This RFC proposes an additional `renderer` option for initializing framework islands with some setup code. User-provided logic runs for both server rendering and client-side hydration, allowing users to do hook into the application lifecycle and register global components/plugins (`vue.use`) or return data Provider components (React, Preact).

# Example

This proposal introduces a new `appEntrypoint` option to the official `@astrojs/*` framework integrations, if relevant.

```js
// astro.config.mjs
import { defineConfig } from 'astro/config'
import vue from '@astrojs/vue'

export default defineConfig({
integrations: [
vue({
appEntrypoint: '_app.js'
})
]
})
```

```js
// src/pages/_app.js
import i18nPlugin from '../plugins/i18n'

export default ({ app }) => {
app.use(i18nPlugin, {
greetings: {
hello: 'Bonjour!'
}
})
}
```

# Motivation

Currently, Astro does not provide any way to hook into the lifecycle of an island. While this causes some annoyances for Provider-based frameworks, it makes common patterns in plugin-based frameworks impossible.

The ability to "setup" the application state is extremely important for:

- Vue users, who are familiar with libraries that use plugins (`vue.use`) or expose components (`vue.component`)
- React/Preact users, who often need every component wrapped in a custom `Provider` to make working with global data (i18n, themes) easier
- Anyone that may want to render their application with initial user state

> **Warning**:
> This RFC explicity does **NOT** concern itself with **sharing state between islands**.

# Detailed design

## `appEntrypoint` support in Renderers

The majority of this RFC can be implemented on the **renderer** level rather than built-in to Astro core.

Astro integrations are typically wrapped in a function that can provide some options. This RFC proposes extending the current options interface for framework integrations to accept an `appEntrypoint` string.

`appEntrypoint` **MUST** be a string that accepts a valid import specifier that resolves to a setup file. By convention, `/src/pages/_app.js` is recommended but not required. The entrypoint file **MUST** have a default export that is a function.
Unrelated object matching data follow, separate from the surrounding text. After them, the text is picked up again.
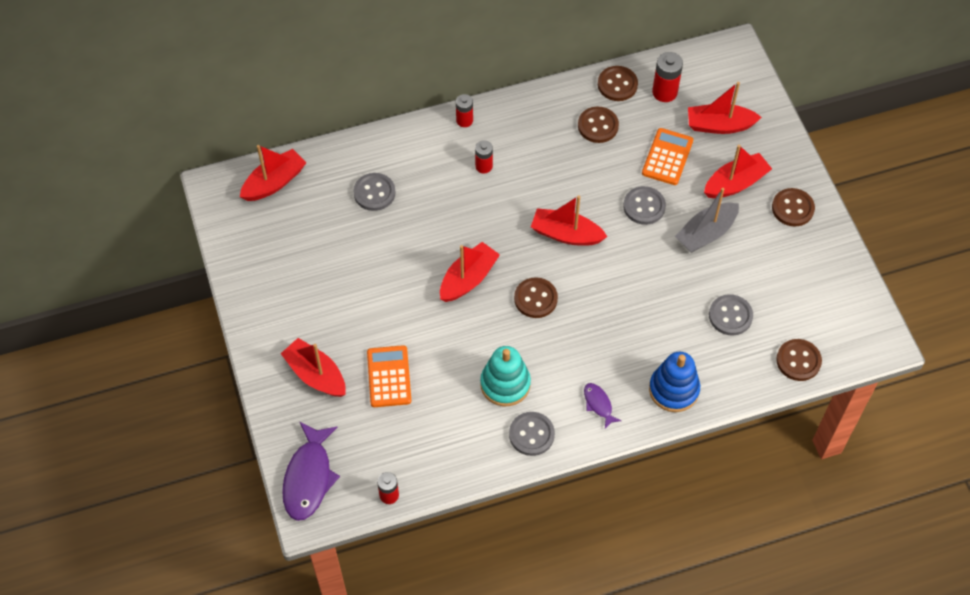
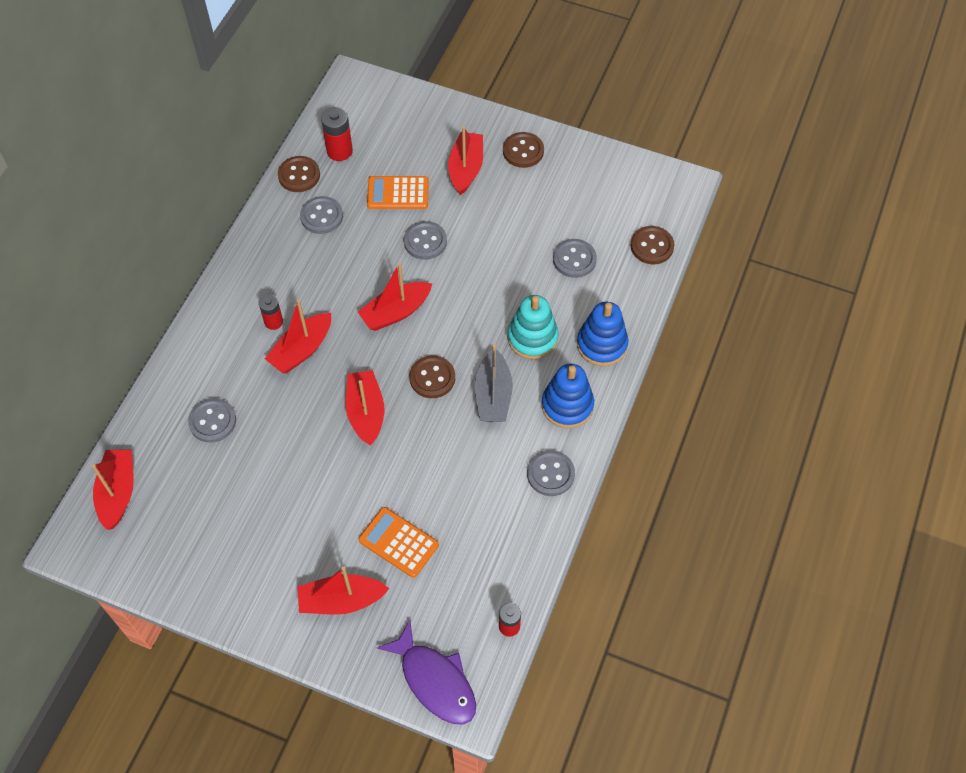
camera: 50 degrees left, 0 degrees up
red battery [456,94,473,127] -> none
turquoise stacking toy [480,346,531,406] -> turquoise stacking toy moved to [507,295,559,360]
brown button [578,107,619,143] -> grey button [300,196,343,234]
purple fish [584,383,621,429] -> blue stacking toy [542,364,594,428]
orange calculator [642,128,693,185] -> orange calculator turned 60 degrees counterclockwise [367,176,429,209]
grey boat [675,188,739,253] -> grey boat moved to [475,345,513,422]
red boat [688,82,762,134] -> red boat moved to [265,300,331,373]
The signature of the setup function **varies per framework**, but this RFC strives to support both synchronous and asynchronous setup functions if possible. All `renderer.renderToStaticMarkup` functions already support asynchronous rendering, so this does not require any additional implementation changes.

## `appEntrypoint` support in Core

Internally, the `appEntrypoint` file **MUST** be built by Astro. Unfortunately, options passed to an Astro integration are not necessarily exposed to our build process.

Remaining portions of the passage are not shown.